Mike grinned. “Only in the kitchen and the bedroom.”
Helen snorted “Gallentes. Oh wait, were you responsible for that three alarm meal?”
“I helped out a bit, showed Benjamin an old family recipe.” Mike leaned back. “Haven’t made that in a long time but some things you never lose.”
“So you have a few million isk and you still cook?”
Mike leaned forward. “Look, it comes down to how much you want to lose yourself. I do know podders who are so far gone they do not know where they end and the ship begins. But I also know some who are trying to cling to pieces of their lives before they got modified. We cannot keep family or friends except amongst our own kind because you all have a life expectancy.”

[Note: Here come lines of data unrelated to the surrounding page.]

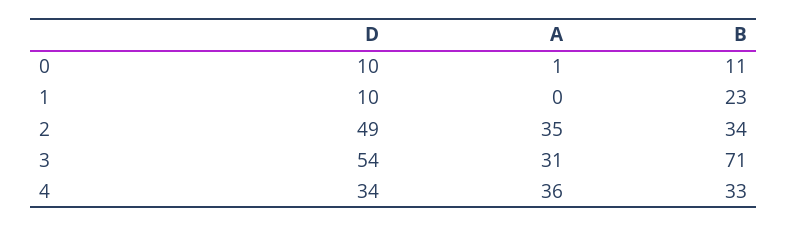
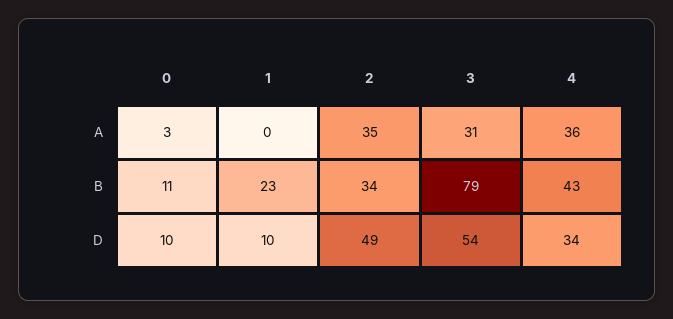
  {
    "D": {
      "0": 10,
      "1": 10,
      "2": 49,
      "3": 54,
      "4": 34
    },
    "A": {
-     "0": 1,
+     "0": 3,
      "1": 0,
      "2": 35,
      "3": 31,
      "4": 36
    },
    "B": {
      "0": 11,
      "1": 23,
      "2": 34,
-     "3": 71,
+     "3": 79,
-     "4": 33
+     "4": 43
    }
  }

Mike held up his hand. ‘And that knife cuts both ways. We have to watch you age and die and you have to watch us NOT.” He shook his head. “The immortals dilemma, I read some stuff about it a while back and it started to make me think. Issah said that he was afraid that in making the cloning technology we would be splitting humanity into two distinct subsets.”
“I have read the book of Issah. That is a bit of an exaggeration.” Helen said defiantly.
“Oh, I have read that one, too. I wonder who sanitized it over the years. I read his journal and it was a bit more . . . radical.”
“What journal? Is it some kind of ghost written hackery?”
Mike shook his head. “I have degrees in archeology as well as a few others. It is authentic as far as any test I know applies. No, his work has been diluted over the years, whether by natural meme erosion or by active editing by agencies unknown. Thing is that he saw a lot of this coming and he even had ideas about how to slow it or even reverse the process.”
Mike leaned back, closed his eyes and tried to quote from memory.
Isolated populations then undergo genotypic and/or phenotypic divergence as: (a) they become subjected to dissimilar selective pressures; (b) they independently undergo genetic drift; (c) different mutations arise in the two populations. When the populations come back into contact, they have evolved such that they are reproductively isolated and are no longer capable of exchanging genes.
This has been common knowledge but they key may be that the process can be slowed or revered if contact is reestablished and maintained. The isolation in the context of sentients is completely controllable and should be discouraged at every turn. The best argument for this is the end result of what happens of two species try to fill the same niche. Combat and extinction or even further alteration of one of the species so that they no longer compete for the niche itself.
How would the common man and the immortal clone clash and who would be the victor? What would happen to the other? Would they follow others who have tried to slow the progress of man? Would homo-sapiens follow neanderthals and cro-magnons into the passages of history?
He cleared his throat. “Gods I hope not. So every time you make it ‘us and them’ you are pushing for what Issah feared. At least that is how I read it.”
Helen stared at him stunned. “Where . . .who . . do you have a copy of the book?”
Mike nodded. “I can make you a copy, if you’d like.”
She nodded, numbly.
Will we divide and will we eventually be so far apart that there is no return to our planetary lives?
I cannot find the reference but someone told me they thought that capsuleers were sterile . . .anybody know if this is so? By canon?